Виталик замер на краю неширокой по местным меркам асфальтовой четырехполоски. Ее надо было перейти, пока машин нет, и идти еще квартал, а потом направо, через подземный переход, еще пять кварталов – и будут общаги. Виталик застыл гипсовым памятником – даже побелеть попытался под загаром – и смотрел мимо Марины – на дорогу. По дороге медленно шла толпа. Вернее, процессия. Большая, человек семьдесят. Впереди очень медленно шагали два усатых парня в странной пятнистой одежде. Один, сильно хромая, нес застекленный портрет, вцепившись в рамку, как в края щита, так что пальцы побелели. Второй бережно, будто спящего котенка, держал на согнутых руках небольшую белую подушку, на которую был аккуратно уложен голубой берет.

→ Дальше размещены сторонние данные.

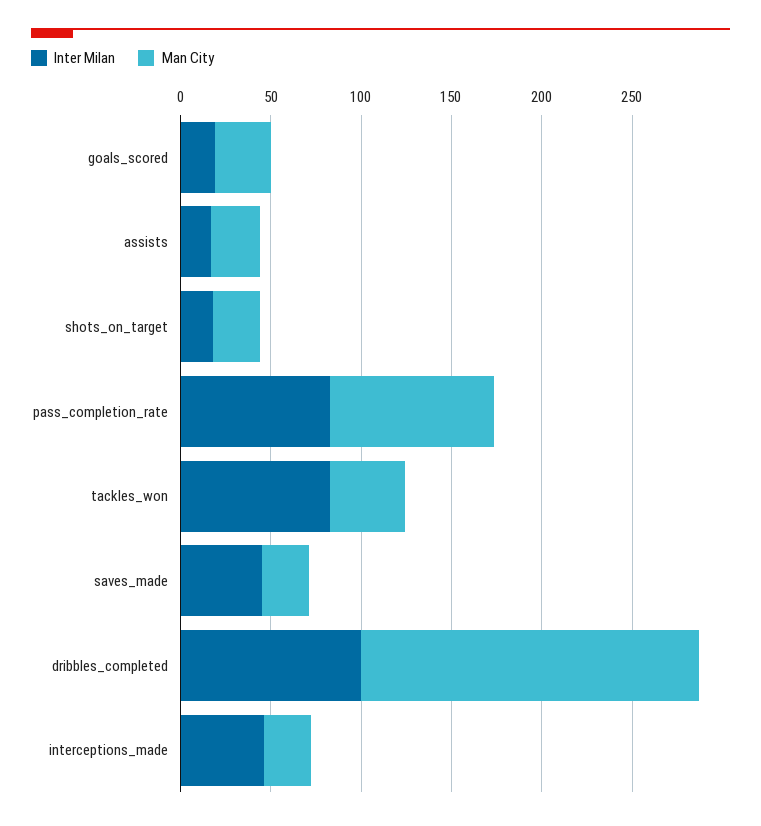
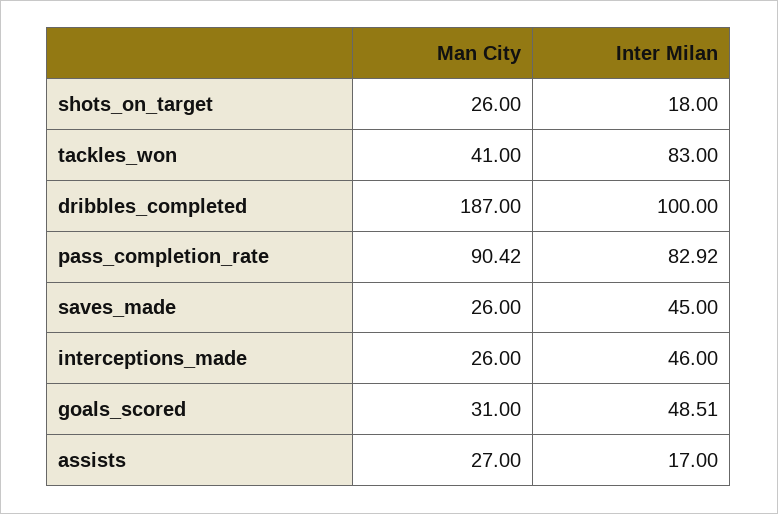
Inter Milan, goals_scored: 20 -> 48.51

Марина заморгала, не понимая, что это и зачем, потом разглядела обтянутый красной тканью гроб, который как будто легко волокли на скрученных простынях одетые по-летнему мужики с набрякшими венами на шеях и предплечьях. Рядом брели заплаканные, но нестарые совсем люди в черном и офицер с непокрытой головой. Офицер тоскливо смотрел в небо, но умудрялся не спотыкаться. Дальше шли разные люди, но почти все молодые или нестарые. Нестарые смотрели под ноги, молодые – прямо перед собой, как пятнистые усачи во главе колонны.
Музыки почему-то не было, хотя обычно на похоронах играет траурный марш, надсадно и выматывающе, Марина помнила. И для обычных похорон выбирались автобусы и грузовички, которые двигались по окраинным улицам. Эти похороны были необычными. Вместо медного надрыва – шелест шагов, тихий плач, сконфуженное сморкание и страшное молчание. Вместо громыхающего грузовичка – злые потные парни, время от времени уступающие ношу еще не потным, но злым. Вместо скрытного перемещения к кладбищу по окраинам – марш к центральной улице с перекрытием движения.
За колонной ползла пара жигуленков, явно не имеющих отношения к колонне и возможности либо смелости как-то ее объехать. Если Марина правильно помнила, через пару кварталов процессия должна была выйти на проспект Мира – и двинуться по нему, осаживая и, не исключено, снося машины и автобусы с грузовиками.
Колонна приблизилась, блик на стекле растаял, и Марина разглядела портрет – мутноватый и грубо ретушированный, видимо, сильно увеличенное фото с комсомольского билета или призывного свидетельства. Темноволосый причесанный мальчик с тонкой шеей, детскими щеками и веселыми глазами.
Один веселый человек на всю улицу, город и мир – и тот мертвый.
– Ой, – прошептала Марина, поспешно прикрывая рот ладонями, и только тут поняла, что Виталика рядом нет. Не рядом тоже.
Она завертела головой, хотела крикнуть, но постеснялась – процессия была совсем рядом. Все смотрели мимо Марины, только офицер, споткнувшись все-таки на ровном месте, скользнул по ней взглядом и отвел глаза. Марина тоже. Она пыталась высмотреть Виталика и, кажется, разглядела его в толпе, вполголоса беседующего с кем-то в тельнике, но, наверное, ошиблась: сморгнув, Марина никого знакомого рядом с парнем в тельнике не высмотрела.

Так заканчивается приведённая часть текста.